Integration to Solve, points on a cylinder

[katmarie]

Homework Statement

"A cylindrical tank is buried beneath a lake in order to safely store radioactive waste. Inside the tank is a measuring rod that identifies the level of radioactive waste.
Determine the points on the measuring rod that would identify when the tank is 1/4 , 1/2 and 3/4 full.
Assume the diameter of the cylinder is 1m and the cylinder is 5m long.

Homework Equations

The Attempt at a Solution

Not sure where to start really, or where to go.

Started with:

partial circle = 1/2 * r2 * (3.14 * theta/180)-sin theta

Not sure where to go with this using integration to solve.


HELP, please

 

[LCKurtz]

You haven't told us the orientation the tank has on the bottom of the lake.
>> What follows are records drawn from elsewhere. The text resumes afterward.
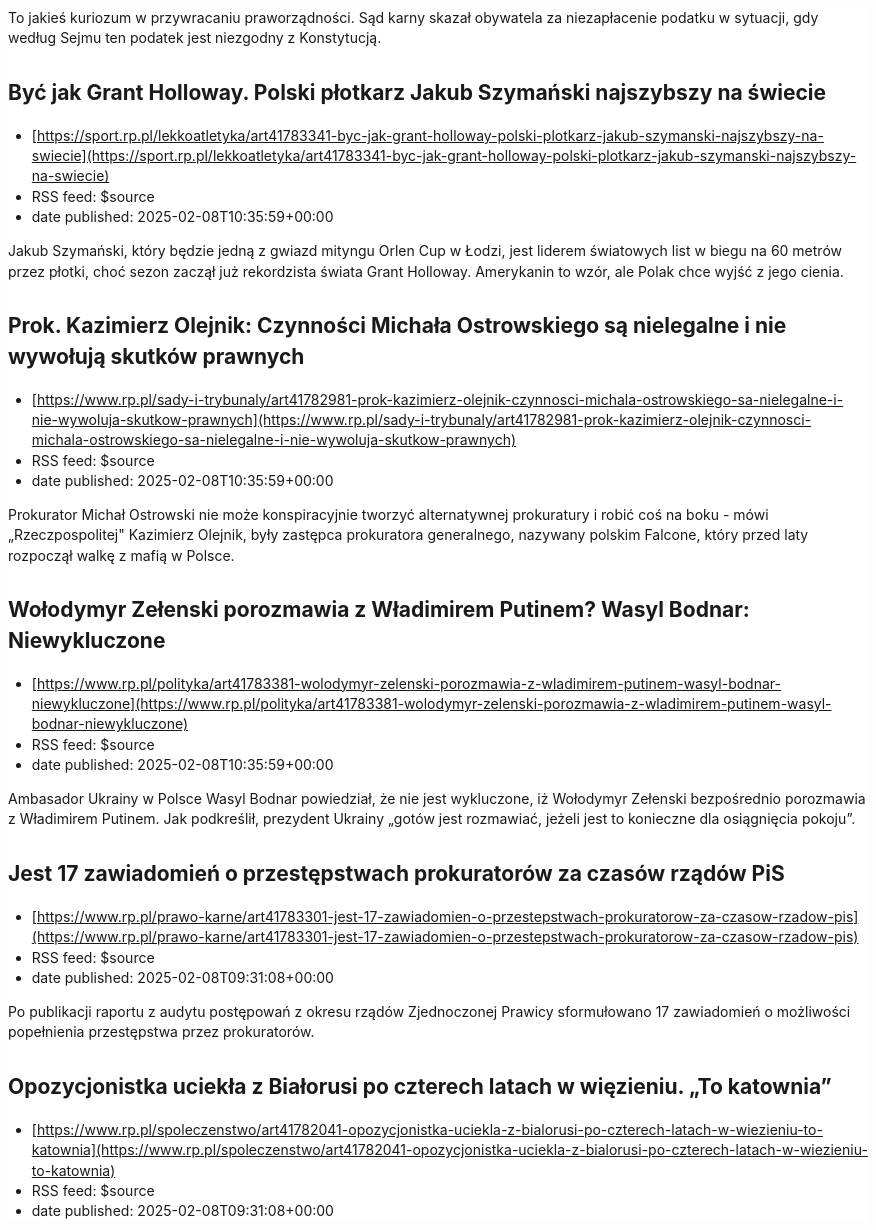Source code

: To jakieś kuriozum w przywracaniu praworządności. Sąd karny skazał obywatela za niezapłacenie podatku w sytuacji, gdy według Sejmu ten podatek jest niezgodny z Konstytucją.

## Być jak Grant Holloway. Polski płotkarz Jakub Szymański najszybszy na świecie
 - [https://sport.rp.pl/lekkoatletyka/art41783341-byc-jak-grant-holloway-polski-plotkarz-jakub-szymanski-najszybszy-na-swiecie](https://sport.rp.pl/lekkoatletyka/art41783341-byc-jak-grant-holloway-polski-plotkarz-jakub-szymanski-najszybszy-na-swiecie)
 - RSS feed: $source
 - date published: 2025-02-08T10:35:59+00:00

Jakub Szymański, który będzie jedną z gwiazd mityngu Orlen Cup w Łodzi, jest liderem światowych list w biegu na 60 metrów przez płotki, choć sezon zaczął już rekordzista świata Grant Holloway. Amerykanin to wzór, ale Polak chce wyjść z jego cienia.

## Prok. Kazimierz Olejnik: Czynności Michała Ostrowskiego są nielegalne i nie wywołują skutków prawnych
 - [https://www.rp.pl/sady-i-trybunaly/art41782981-prok-kazimierz-olejnik-czynnosci-michala-ostrowskiego-sa-nielegalne-i-nie-wywoluja-skutkow-prawnych](https://www.rp.pl/sady-i-trybunaly/art41782981-prok-kazimierz-olejnik-czynnosci-michala-ostrowskiego-sa-nielegalne-i-nie-wywoluja-skutkow-prawnych)
 - RSS feed: $source
 - date published: 2025-02-08T10:35:59+00:00

Prokurator Michał Ostrowski nie może konspiracyjnie tworzyć alternatywnej prokuratury i robić coś na boku - mówi „Rzeczpospolitej" Kazimierz Olejnik, były zastępca prokuratora generalnego, nazywany polskim Falcone, który przed laty rozpoczął walkę z mafią w Polsce.

## Wołodymyr Zełenski porozmawia z Władimirem Putinem? Wasyl Bodnar: Niewykluczone
 - [https://www.rp.pl/polityka/art41783381-wolodymyr-zelenski-porozmawia-z-wladimirem-putinem-wasyl-bodnar-niewykluczone](https://www.rp.pl/polityka/art41783381-wolodymyr-zelenski-porozmawia-z-wladimirem-putinem-wasyl-bodnar-niewykluczone)
 - RSS feed: $source
 - date published: 2025-02-08T10:35:59+00:00

Ambasador Ukrainy w Polsce Wasyl Bodnar powiedział, że nie jest wykluczone, iż Wołodymyr Zełenski bezpośrednio porozmawia z Władimirem Putinem. Jak podkreślił, prezydent Ukrainy „gotów jest rozmawiać, jeżeli jest to konieczne dla osiągnięcia pokoju”.

## Jest 17 zawiadomień o przestępstwach prokuratorów za czasów rządów PiS
 - [https://www.rp.pl/prawo-karne/art41783301-jest-17-zawiadomien-o-przestepstwach-prokuratorow-za-czasow-rzadow-pis](https://www.rp.pl/prawo-karne/art41783301-jest-17-zawiadomien-o-przestepstwach-prokuratorow-za-czasow-rzadow-pis)
 - RSS feed: $source
 - date published: 2025-02-08T09:31:08+00:00

Po publikacji raportu z audytu postępowań z okresu rządów Zjednoczonej Prawicy sformułowano 17 zawiadomień o możliwości popełnienia przestępstwa przez prokuratorów.

## Opozycjonistka uciekła z Białorusi po czterech latach w więzieniu. „To katownia”
 - [https://www.rp.pl/spoleczenstwo/art41782041-opozycjonistka-uciekla-z-bialorusi-po-czterech-latach-w-wiezieniu-to-katownia](https://www.rp.pl/spoleczenstwo/art41782041-opozycjonistka-uciekla-z-bialorusi-po-czterech-latach-w-wiezieniu-to-katownia)
 - RSS feed: $source
 - date published: 2025-02-08T09:31:08+00:00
If it is upright the problem is very easy. If it is at an angle from upright the problem becomes difficult. With luck, if the tank is lying on its side, the problem becomes a routine calculus problem. In that case the end of the tank can be thought of as a circle in the xy plane and the volume of the contents is just the height of the cylinder times the covered area of the end.

So you just to integrate from the bottom of the circle up to an unknown depth d so that the resulting area is 1/4, 1/2, etc. the full area of the circle.

Do you see how to set up the integral?